Resch wird unter anderem vorgeworfen, bei den Sotschi-Spielen keine zusätzlichen Tests für den Russen Jewgeni Ustjugow angeordnet zu haben, nachdem es Hinweise auf "hochgradig abnorme Blutwerte" gegeben hatte. Russland gewann mit Ustjugow Staffel-Gold vor Deutschland und Österreich. Er wurde nachträglich gesperrt, seine Olympia-Ergebnisse wurden annulliert. Dagegen geht Ustjugow gerichtlich vor.
Der ERC-Bericht sagt zudem aus, dass Resch "verdeckte" Hilfe bei Dopingbeschwerden von drei wegen Dopings aufgeflogenen russischen Athletinnen aus der Sotschi-Staffel geleistet habe.

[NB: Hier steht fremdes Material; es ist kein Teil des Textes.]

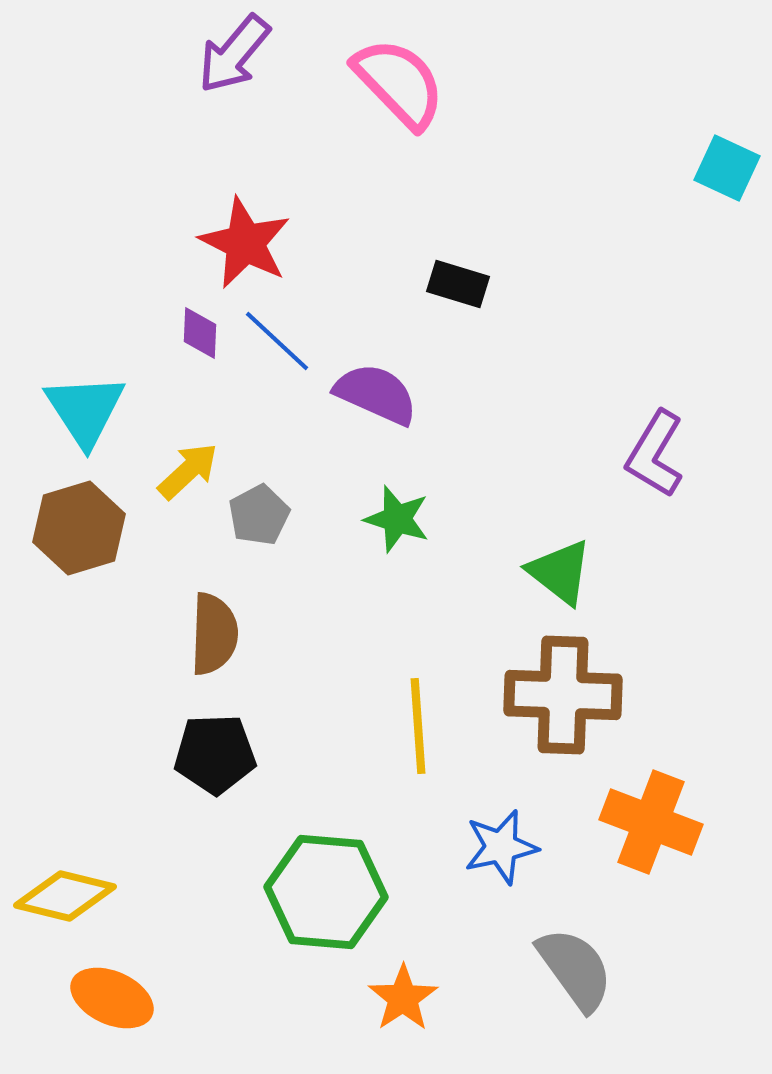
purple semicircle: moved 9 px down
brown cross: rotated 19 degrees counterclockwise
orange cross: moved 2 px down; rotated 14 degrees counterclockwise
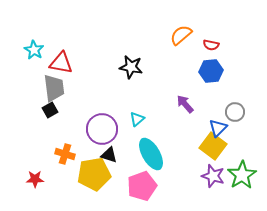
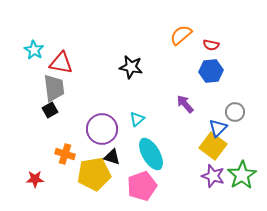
black triangle: moved 3 px right, 2 px down
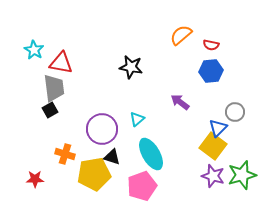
purple arrow: moved 5 px left, 2 px up; rotated 12 degrees counterclockwise
green star: rotated 16 degrees clockwise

Nach den verlorenen Prozessen habe Resch "undercover gearbeitet, um diese drei Biathletinnen zu unterstützen und ihnen zu helfen, indem sie ihnen strategische und andere rechtliche Ratschläge gab", sagte Taylor am Donnerstag bei einer virtuellen Pressekonferenz.

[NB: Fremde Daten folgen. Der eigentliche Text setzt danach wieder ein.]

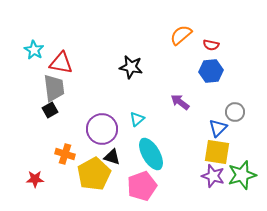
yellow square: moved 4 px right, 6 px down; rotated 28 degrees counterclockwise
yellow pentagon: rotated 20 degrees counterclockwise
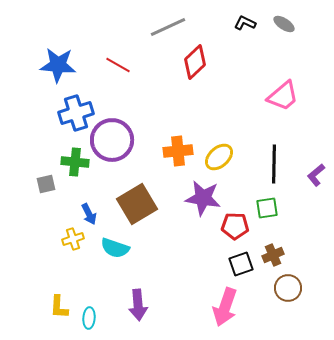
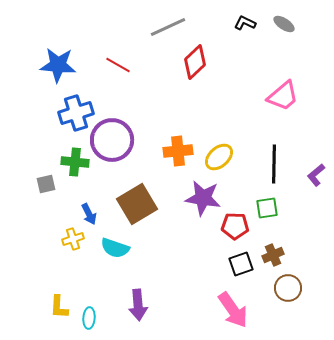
pink arrow: moved 8 px right, 3 px down; rotated 54 degrees counterclockwise
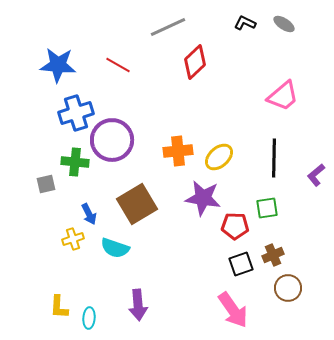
black line: moved 6 px up
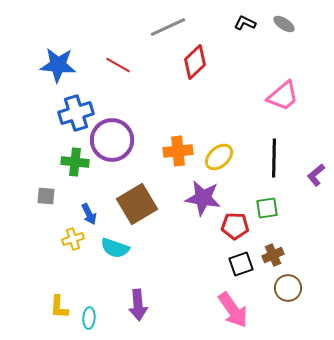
gray square: moved 12 px down; rotated 18 degrees clockwise
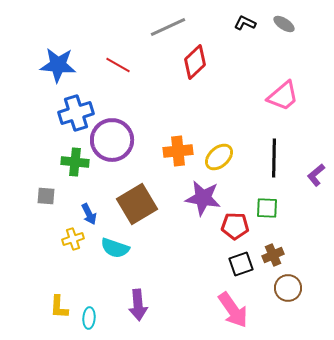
green square: rotated 10 degrees clockwise
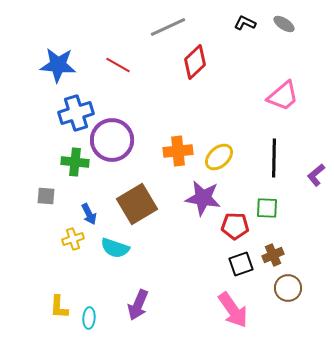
purple arrow: rotated 28 degrees clockwise
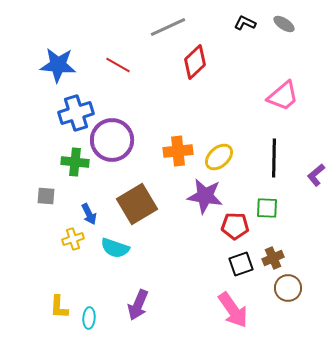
purple star: moved 2 px right, 2 px up
brown cross: moved 3 px down
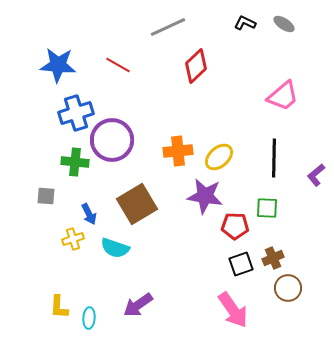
red diamond: moved 1 px right, 4 px down
purple arrow: rotated 32 degrees clockwise
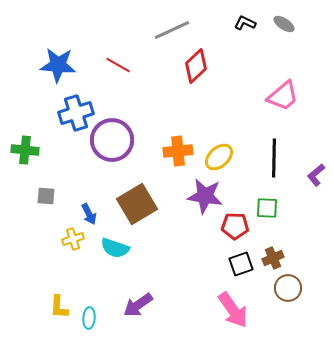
gray line: moved 4 px right, 3 px down
green cross: moved 50 px left, 12 px up
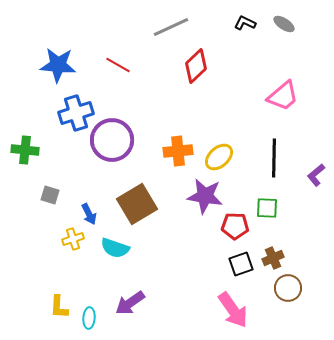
gray line: moved 1 px left, 3 px up
gray square: moved 4 px right, 1 px up; rotated 12 degrees clockwise
purple arrow: moved 8 px left, 2 px up
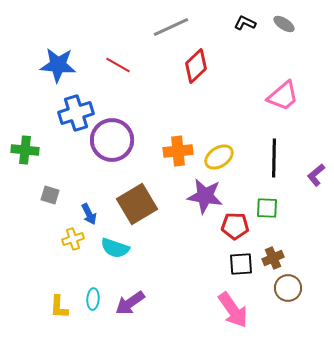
yellow ellipse: rotated 8 degrees clockwise
black square: rotated 15 degrees clockwise
cyan ellipse: moved 4 px right, 19 px up
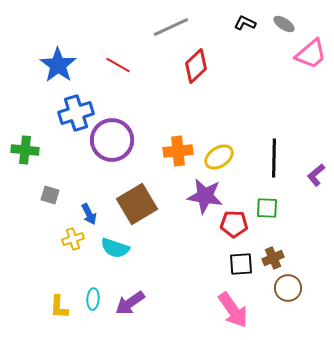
blue star: rotated 30 degrees clockwise
pink trapezoid: moved 28 px right, 42 px up
red pentagon: moved 1 px left, 2 px up
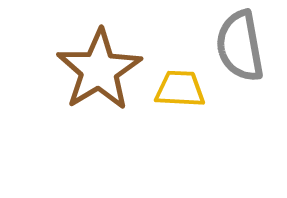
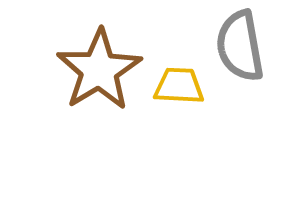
yellow trapezoid: moved 1 px left, 3 px up
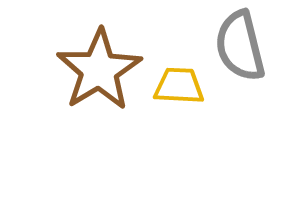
gray semicircle: rotated 4 degrees counterclockwise
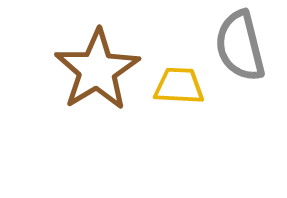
brown star: moved 2 px left
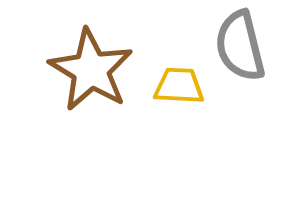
brown star: moved 6 px left; rotated 10 degrees counterclockwise
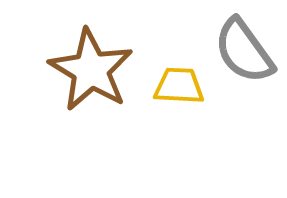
gray semicircle: moved 4 px right, 5 px down; rotated 22 degrees counterclockwise
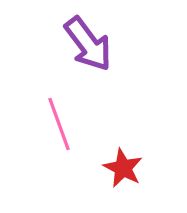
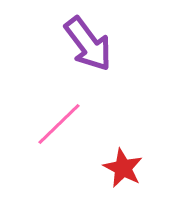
pink line: rotated 66 degrees clockwise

Auch habe die IBU unter Besseberg und Resch nichts getan, um "schmutzige" Blutprofile russischer Skijäger zu ermitteln und die Dopingsünder zu verfolgen. Zudem soll sich Resch mit Besseberg 2015 beim Weltcup in Antholz abgesprochen haben, um die Untersuchung einer gebrauchten Dopingspritze, die dort gefunden wurde, zu verhindern.
Zusammenfassung
- Nach dem Bericht der unabhängigen externen Prüfungskommission (ERC) habe Besseberg "systematisch korruptes und unethisches Verhalten" an den Tag gelegt.